La Cour de cassation rejette le pourvoi formé par l'employeur. Rappelant la définition de la sanction disciplinaire prévue à l'article L. 122-40 du Code du travail ([lxb=L5578ACL] ; selon ce texte, "constitue une sanction toute mesure, autre que les observations verbales, prise par l'employeur à la suite d'un agissement du salarié considéré par lui comme fautif, que cette mesure soit de nature à affecter immédiatement ou non la présence du salarié dans l'entreprise, sa fonction, sa carrière ou sa rémunération ") et s'appuyant sur les constatations de la cour d'appel, elle en tire la conséquence que la mutation de la salariée à un autre emploi constituait une sanction disciplinaire.
Elle poursuit en énonçant que "l'employeur a, en vertu de l'article L. 932-2 du Code du travail ([lxb=L6946ACA]), l'obligation d'assurer l'adaptation de ses employés à l'évolution de leurs emplois". Or, la cour d'appel ayant relevé que "l'employeur avait sciemment maintenu la salariée à un poste qu'elle était incapable de tenir, a caractérisé un abus de droit". Par conséquent, "l'insuffisance de résultats de l'intéressée dans l'accomplissement de ses nouvelles fonctions ne pouvait constituer une cause sérieuse de licenciement".

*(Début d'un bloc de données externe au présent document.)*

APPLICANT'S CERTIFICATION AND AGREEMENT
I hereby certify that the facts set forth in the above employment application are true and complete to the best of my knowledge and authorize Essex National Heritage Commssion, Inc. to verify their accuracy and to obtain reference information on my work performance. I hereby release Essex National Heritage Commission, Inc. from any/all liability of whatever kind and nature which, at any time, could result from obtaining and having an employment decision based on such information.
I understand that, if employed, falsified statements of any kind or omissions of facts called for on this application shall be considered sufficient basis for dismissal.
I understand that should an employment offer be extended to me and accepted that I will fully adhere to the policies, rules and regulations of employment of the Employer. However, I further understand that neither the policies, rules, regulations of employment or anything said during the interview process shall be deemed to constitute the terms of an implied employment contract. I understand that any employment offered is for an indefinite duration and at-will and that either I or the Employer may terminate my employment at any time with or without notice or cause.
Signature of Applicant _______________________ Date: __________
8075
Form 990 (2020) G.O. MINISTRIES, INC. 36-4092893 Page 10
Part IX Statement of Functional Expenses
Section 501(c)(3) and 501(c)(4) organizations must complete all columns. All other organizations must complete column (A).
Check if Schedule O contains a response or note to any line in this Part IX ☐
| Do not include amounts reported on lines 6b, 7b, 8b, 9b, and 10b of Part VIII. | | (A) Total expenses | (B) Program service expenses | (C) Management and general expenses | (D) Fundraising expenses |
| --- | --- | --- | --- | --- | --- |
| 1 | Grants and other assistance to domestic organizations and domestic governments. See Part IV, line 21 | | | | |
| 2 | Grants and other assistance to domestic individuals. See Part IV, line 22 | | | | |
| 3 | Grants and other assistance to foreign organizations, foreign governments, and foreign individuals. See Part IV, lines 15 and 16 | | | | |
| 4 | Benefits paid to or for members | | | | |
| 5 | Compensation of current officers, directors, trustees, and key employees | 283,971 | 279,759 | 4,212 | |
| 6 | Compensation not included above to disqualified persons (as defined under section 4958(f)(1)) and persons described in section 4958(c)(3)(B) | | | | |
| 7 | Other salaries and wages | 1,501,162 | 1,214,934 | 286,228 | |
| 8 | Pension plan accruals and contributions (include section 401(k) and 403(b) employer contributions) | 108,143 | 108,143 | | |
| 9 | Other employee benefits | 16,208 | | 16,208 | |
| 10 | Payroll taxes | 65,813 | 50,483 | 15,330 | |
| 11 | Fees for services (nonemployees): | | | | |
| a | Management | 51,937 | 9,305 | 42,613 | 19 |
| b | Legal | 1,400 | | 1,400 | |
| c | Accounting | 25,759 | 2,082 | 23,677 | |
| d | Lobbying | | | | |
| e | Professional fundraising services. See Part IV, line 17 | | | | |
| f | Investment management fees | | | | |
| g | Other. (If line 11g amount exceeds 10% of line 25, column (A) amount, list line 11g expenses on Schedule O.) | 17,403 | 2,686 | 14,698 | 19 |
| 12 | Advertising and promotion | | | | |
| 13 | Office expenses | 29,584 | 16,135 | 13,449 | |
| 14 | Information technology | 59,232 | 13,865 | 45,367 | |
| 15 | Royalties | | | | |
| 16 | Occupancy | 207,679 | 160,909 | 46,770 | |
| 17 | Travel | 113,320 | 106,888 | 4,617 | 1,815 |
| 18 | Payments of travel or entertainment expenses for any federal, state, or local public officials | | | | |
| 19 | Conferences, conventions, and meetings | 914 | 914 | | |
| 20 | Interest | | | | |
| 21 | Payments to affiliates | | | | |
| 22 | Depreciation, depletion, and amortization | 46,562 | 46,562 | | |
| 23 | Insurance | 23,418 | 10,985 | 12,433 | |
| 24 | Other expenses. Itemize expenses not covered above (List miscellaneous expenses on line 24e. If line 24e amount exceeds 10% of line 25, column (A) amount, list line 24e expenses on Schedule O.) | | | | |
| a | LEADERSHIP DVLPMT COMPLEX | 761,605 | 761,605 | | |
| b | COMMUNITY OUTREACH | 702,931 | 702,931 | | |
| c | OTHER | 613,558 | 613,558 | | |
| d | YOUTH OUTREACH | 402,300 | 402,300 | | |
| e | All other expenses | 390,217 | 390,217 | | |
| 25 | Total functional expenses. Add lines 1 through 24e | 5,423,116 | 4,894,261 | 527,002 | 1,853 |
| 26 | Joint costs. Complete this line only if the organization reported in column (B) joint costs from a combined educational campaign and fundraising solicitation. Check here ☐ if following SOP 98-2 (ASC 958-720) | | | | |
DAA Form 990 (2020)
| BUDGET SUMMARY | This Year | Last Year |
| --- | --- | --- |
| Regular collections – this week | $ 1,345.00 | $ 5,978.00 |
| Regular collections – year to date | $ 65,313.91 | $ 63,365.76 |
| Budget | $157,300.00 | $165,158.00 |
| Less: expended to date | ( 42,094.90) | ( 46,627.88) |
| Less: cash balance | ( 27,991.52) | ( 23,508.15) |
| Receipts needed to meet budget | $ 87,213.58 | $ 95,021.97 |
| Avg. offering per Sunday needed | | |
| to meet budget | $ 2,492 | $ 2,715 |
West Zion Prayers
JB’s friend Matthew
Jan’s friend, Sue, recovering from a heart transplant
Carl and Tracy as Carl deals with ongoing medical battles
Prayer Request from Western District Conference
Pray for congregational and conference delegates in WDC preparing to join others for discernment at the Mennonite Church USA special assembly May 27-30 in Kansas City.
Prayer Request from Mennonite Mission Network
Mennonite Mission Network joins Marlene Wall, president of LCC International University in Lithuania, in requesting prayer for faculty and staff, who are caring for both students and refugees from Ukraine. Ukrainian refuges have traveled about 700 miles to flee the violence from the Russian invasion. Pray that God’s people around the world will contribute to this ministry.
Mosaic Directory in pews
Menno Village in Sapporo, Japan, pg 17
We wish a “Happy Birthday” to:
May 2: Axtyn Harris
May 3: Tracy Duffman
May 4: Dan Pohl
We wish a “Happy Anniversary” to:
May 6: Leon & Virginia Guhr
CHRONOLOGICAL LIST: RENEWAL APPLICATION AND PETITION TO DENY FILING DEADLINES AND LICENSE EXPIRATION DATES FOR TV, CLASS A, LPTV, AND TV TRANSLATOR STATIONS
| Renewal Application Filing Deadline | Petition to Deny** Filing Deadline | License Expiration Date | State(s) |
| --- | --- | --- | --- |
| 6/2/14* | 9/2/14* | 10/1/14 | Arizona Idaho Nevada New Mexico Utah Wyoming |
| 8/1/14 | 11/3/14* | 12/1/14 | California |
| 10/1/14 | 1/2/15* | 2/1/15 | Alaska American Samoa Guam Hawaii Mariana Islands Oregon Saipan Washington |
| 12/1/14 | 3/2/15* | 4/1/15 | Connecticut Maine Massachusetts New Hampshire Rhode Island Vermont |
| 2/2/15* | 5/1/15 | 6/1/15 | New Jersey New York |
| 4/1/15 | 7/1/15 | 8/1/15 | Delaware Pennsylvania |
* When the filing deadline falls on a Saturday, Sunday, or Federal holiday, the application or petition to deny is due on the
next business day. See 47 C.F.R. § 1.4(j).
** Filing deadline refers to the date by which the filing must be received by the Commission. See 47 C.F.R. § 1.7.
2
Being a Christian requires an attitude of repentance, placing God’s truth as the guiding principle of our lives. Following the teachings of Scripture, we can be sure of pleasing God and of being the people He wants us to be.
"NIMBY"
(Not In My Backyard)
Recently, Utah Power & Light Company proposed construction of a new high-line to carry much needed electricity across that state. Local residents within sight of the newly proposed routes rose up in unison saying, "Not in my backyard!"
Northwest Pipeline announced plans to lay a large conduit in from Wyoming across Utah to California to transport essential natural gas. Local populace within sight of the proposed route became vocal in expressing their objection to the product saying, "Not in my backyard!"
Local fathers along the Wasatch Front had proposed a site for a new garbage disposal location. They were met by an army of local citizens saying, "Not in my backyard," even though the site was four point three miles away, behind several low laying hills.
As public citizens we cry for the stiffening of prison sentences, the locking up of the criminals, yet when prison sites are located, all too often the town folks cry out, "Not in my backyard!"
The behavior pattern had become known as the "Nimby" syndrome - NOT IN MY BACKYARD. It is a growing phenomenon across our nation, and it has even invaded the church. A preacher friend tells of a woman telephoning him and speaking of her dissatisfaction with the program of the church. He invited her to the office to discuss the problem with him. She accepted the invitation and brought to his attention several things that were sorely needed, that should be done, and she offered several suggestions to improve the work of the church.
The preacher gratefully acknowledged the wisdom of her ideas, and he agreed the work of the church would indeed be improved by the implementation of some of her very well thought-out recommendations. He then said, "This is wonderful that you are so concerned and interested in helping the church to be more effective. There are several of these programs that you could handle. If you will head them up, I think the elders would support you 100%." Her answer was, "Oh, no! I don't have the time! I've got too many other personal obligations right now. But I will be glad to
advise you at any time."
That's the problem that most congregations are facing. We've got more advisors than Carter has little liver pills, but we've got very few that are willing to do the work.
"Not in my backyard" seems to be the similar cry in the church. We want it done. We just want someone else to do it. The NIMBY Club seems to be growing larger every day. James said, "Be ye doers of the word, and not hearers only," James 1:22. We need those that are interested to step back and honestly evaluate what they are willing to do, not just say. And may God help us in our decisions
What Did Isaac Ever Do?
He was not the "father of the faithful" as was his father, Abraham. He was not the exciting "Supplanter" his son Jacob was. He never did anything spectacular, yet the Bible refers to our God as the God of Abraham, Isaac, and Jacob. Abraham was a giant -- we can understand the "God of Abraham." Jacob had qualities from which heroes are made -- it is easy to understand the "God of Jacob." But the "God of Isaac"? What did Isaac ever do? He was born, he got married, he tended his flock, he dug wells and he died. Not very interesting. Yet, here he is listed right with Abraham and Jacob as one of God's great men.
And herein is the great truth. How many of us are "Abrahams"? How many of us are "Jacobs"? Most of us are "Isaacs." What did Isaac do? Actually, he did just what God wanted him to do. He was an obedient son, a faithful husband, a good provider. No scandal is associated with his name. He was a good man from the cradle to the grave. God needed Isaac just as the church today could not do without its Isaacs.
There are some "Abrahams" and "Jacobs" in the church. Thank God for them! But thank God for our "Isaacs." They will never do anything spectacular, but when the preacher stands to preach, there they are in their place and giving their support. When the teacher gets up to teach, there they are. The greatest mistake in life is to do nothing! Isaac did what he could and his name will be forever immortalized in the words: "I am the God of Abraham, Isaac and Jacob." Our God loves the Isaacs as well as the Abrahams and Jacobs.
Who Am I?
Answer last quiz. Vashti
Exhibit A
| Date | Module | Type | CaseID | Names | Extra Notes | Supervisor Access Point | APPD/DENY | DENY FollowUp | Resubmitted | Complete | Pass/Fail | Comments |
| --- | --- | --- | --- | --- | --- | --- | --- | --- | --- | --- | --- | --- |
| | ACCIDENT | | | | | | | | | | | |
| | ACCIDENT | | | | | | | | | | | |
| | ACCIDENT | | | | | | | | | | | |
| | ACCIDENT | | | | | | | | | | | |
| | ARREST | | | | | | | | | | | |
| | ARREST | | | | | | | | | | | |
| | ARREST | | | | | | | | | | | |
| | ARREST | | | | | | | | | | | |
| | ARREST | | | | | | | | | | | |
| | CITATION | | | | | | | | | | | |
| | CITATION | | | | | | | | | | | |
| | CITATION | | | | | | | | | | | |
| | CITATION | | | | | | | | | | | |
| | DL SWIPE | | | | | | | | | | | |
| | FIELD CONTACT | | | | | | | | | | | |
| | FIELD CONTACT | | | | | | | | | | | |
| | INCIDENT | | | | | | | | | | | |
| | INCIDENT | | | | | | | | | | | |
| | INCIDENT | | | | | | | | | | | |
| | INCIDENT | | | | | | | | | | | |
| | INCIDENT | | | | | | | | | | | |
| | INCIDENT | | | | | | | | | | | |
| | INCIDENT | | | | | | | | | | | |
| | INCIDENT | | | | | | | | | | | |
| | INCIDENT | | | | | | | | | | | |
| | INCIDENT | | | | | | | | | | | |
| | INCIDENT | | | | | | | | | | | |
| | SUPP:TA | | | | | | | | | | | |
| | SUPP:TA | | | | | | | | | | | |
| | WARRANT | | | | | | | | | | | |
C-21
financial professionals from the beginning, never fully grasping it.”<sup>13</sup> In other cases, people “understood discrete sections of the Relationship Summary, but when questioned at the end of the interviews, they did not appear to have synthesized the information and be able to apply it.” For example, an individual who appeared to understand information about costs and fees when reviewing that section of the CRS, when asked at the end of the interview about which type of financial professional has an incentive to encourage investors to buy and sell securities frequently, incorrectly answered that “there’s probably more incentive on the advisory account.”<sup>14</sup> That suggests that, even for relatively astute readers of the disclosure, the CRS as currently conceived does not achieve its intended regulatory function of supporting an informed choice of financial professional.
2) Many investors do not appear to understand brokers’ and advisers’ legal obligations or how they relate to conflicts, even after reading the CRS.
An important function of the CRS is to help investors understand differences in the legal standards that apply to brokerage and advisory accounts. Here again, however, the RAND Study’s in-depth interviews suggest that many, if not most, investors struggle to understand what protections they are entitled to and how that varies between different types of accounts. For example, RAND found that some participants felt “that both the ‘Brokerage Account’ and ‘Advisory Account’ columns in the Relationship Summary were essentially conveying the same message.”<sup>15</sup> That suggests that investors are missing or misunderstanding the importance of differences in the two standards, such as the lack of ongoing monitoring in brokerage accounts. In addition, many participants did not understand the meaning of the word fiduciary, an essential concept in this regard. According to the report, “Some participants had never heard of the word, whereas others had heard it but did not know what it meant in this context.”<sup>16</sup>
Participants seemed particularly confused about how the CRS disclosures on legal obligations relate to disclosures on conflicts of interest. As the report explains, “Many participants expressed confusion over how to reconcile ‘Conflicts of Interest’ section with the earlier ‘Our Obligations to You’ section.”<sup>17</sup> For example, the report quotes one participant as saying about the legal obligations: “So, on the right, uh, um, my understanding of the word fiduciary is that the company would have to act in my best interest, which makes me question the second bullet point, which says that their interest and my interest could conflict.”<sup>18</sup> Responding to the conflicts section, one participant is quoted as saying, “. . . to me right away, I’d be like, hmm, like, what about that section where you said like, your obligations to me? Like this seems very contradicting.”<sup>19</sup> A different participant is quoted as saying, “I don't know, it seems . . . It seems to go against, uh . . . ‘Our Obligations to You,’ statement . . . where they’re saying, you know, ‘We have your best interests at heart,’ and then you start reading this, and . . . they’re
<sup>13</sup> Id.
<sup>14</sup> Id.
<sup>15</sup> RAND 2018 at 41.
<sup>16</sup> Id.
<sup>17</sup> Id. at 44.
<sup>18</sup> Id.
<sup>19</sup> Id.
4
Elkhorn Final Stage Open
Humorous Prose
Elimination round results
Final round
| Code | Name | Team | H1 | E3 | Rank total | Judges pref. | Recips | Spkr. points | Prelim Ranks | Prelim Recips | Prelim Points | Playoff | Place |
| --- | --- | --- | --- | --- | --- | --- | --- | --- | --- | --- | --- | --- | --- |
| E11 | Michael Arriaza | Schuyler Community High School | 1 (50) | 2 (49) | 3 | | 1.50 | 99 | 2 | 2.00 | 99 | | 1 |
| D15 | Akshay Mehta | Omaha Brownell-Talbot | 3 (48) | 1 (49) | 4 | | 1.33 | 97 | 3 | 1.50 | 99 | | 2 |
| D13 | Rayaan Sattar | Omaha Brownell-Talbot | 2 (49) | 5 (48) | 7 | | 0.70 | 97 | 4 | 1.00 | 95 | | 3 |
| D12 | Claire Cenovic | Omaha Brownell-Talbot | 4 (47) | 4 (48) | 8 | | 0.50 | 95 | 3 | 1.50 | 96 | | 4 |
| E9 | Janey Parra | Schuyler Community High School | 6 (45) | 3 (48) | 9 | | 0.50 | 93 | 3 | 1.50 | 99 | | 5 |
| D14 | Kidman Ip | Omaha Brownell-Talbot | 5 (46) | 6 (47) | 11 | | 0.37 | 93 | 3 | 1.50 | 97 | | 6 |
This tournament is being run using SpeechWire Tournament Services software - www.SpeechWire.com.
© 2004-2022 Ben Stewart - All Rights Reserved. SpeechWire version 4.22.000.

Depuis peu, la Cour de cassation considère que les objectifs peuvent être définis unilatéralement par l'employeur dans le cadre de son pouvoir de direction (Cass. soc., 14 novembre 2000, n° 98-42.371, [lxb=A7799AHC] ; Cass. soc., 22 mai 2001, n° 99-41.838, [lxb=A5360AGM]). Mais le seul fait que le salarié n'ait pas atteint les objectifs (fixés soit au contrat, soit de manière unilatérale) ne peut constituer une cause réelle et sérieuse de licenciement (Cass. soc., 23 janvier 2002, n° 99-44.154, [lxb=A8174AXZ]). Pour que l'insuffisance de résultats reprochée au salarié puisse éventuellement fonder son licenciement, les objectifs prescrits au salarié doivent être réalistes (c'est-à-dire réalisables, compatibles avec le marché), et le salarié doit être en faute de ne pas les avoir atteints (arrêts précités) ; le licenciement ne sera justifié que si l'insuffisance professionnelle ou la faute du salarié est démontrée (Cass. soc., 12 février 2002, n° 99-42.878, [lxb=A9888AXI]). L'insuffisance de résultats reprochée au salarié doit ressortir de sa faute exclusive.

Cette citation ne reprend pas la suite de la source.